Keputusan Komisi Pemilihan Umum (KPU) Nomor 731 Tahun 2025 yang sempat menutup akses publik terhadap dokumen persyaratan calon presiden dan wakil presiden menjadi sorotan tajam. Meski kebijakan tersebut sudah dibatalkan setelah gelombang kritik, polemik yang ditimbulkan dianggap sebagai alarm bahaya bagi kualitas demokrasi Indonesia.

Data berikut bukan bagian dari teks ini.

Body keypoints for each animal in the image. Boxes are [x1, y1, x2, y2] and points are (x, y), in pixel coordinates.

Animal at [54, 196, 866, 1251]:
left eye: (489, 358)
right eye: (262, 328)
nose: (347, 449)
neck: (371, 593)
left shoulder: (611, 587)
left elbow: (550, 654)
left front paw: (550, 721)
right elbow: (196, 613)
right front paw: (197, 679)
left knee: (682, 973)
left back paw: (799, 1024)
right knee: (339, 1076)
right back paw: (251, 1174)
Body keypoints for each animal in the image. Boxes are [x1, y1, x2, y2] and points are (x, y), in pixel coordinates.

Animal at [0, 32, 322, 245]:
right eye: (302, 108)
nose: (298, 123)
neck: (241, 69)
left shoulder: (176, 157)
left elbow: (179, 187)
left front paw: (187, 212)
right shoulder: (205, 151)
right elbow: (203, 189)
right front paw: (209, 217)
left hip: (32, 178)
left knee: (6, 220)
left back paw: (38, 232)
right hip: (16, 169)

Netfid Indonesia menilai keputusan KPU itu menunjukkan adanya gejala sistemik yang lebih serius: birokratisasi elitis, krisis akuntabilitas, dan lemahnya budaya transparansi politik. “Kegaduhan ini tidak sekadar soal teknis administrasi, tetapi refleksi dari politik yang semakin tertutup dan eksklusif,” ujar Ketua Umum Netfid Indonesia, M. Afit Khomsani.
Menurut Netfid, langkah KPU menutup akses 16 dokumen penting—mulai dari ijazah, surat keterangan bebas pidana, hingga laporan harta kekayaan—telah menurunkan kepercayaan publik. Situasi ini dikhawatirkan melahirkan delegitimasi pemilu dan memperkuat polarisasi di tengah masyarakat.

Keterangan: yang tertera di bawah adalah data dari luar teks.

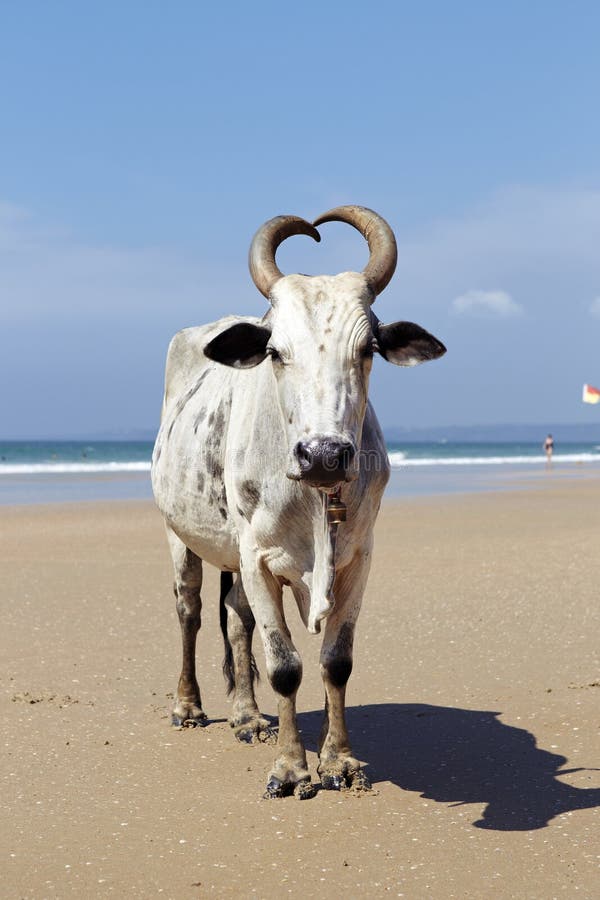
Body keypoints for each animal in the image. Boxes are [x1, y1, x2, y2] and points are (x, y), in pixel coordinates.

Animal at [151, 207, 446, 800]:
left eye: (367, 349)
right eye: (274, 352)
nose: (324, 455)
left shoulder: (358, 560)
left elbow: (336, 662)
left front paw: (339, 761)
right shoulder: (259, 559)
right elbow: (284, 665)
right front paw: (291, 769)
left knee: (236, 620)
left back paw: (246, 717)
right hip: (180, 536)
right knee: (191, 611)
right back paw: (188, 707)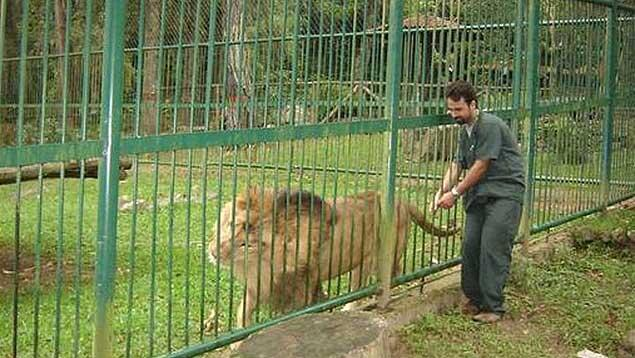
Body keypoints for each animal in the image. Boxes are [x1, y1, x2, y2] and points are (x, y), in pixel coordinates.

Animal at [209, 187, 458, 330]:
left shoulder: (302, 283)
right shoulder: (263, 283)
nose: (213, 251)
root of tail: (401, 200)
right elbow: (242, 312)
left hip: (373, 258)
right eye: (232, 224)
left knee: (386, 276)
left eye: (247, 243)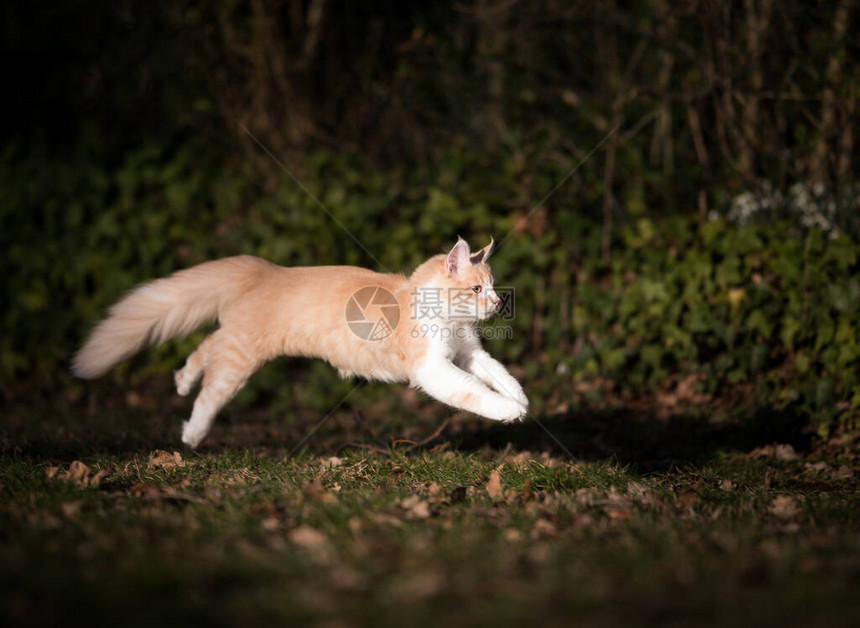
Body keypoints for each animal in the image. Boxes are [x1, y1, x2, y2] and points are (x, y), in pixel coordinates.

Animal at [72, 236, 532, 446]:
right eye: (477, 289)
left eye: (493, 287)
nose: (496, 302)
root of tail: (266, 269)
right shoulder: (434, 368)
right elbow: (477, 394)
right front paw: (509, 411)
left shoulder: (468, 353)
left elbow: (501, 375)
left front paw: (521, 401)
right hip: (240, 360)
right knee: (208, 395)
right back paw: (192, 434)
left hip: (234, 343)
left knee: (203, 350)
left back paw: (182, 381)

Meski mengapresiasi koreksi KPU yang akhirnya membatalkan keputusan tersebut, Netfid menegaskan bahwa persoalan belum selesai. Organisasi ini mendorong Presiden dan DPR untuk segera memanggil KPU guna meminta penjelasan terbuka dan evaluasi menyeluruh. “Tanpa pengawasan ketat, bukan tidak mungkin keputusan serupa kembali terjadi dan mencederai prinsip demokrasi,” tambah Afit.

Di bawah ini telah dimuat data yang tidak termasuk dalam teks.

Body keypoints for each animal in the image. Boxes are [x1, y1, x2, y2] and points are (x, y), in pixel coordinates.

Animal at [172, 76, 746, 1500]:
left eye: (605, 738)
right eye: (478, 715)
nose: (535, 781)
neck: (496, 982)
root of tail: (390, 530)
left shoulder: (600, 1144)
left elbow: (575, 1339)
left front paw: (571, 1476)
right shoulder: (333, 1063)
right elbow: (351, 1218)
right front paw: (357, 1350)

Netfid juga mengingatkan bahwa independensi KPU tidak berarti kebal kritik. Justru, sebagai lembaga penyelenggara pemilu, keterbukaan dan akuntabilitas publik harus dijadikan fondasi. Bagi Netfid, demokrasi hanya bisa sehat jika rakyat dilibatkan penuh, termasuk dalam mengakses dokumen yang menentukan kualitas calon pemimpin bangsa.
“Krisis kepercayaan publik adalah risiko paling berbahaya dari kasus ini. Demokrasi tidak boleh direduksi menjadi prosedur formal, melainkan harus menjamin hak rakyat untuk tahu dan mengawasi,” tegas Afit.
Netfid pun menyerukan masyarakat sipil, media, dan akademisi agar terus mengawal jalannya pemilu dengan kritis. Tanpa keterbukaan, menurut mereka, pemilu hanya akan menjadi panggung oligarki yang bersembunyi di balik prosedur demokratis.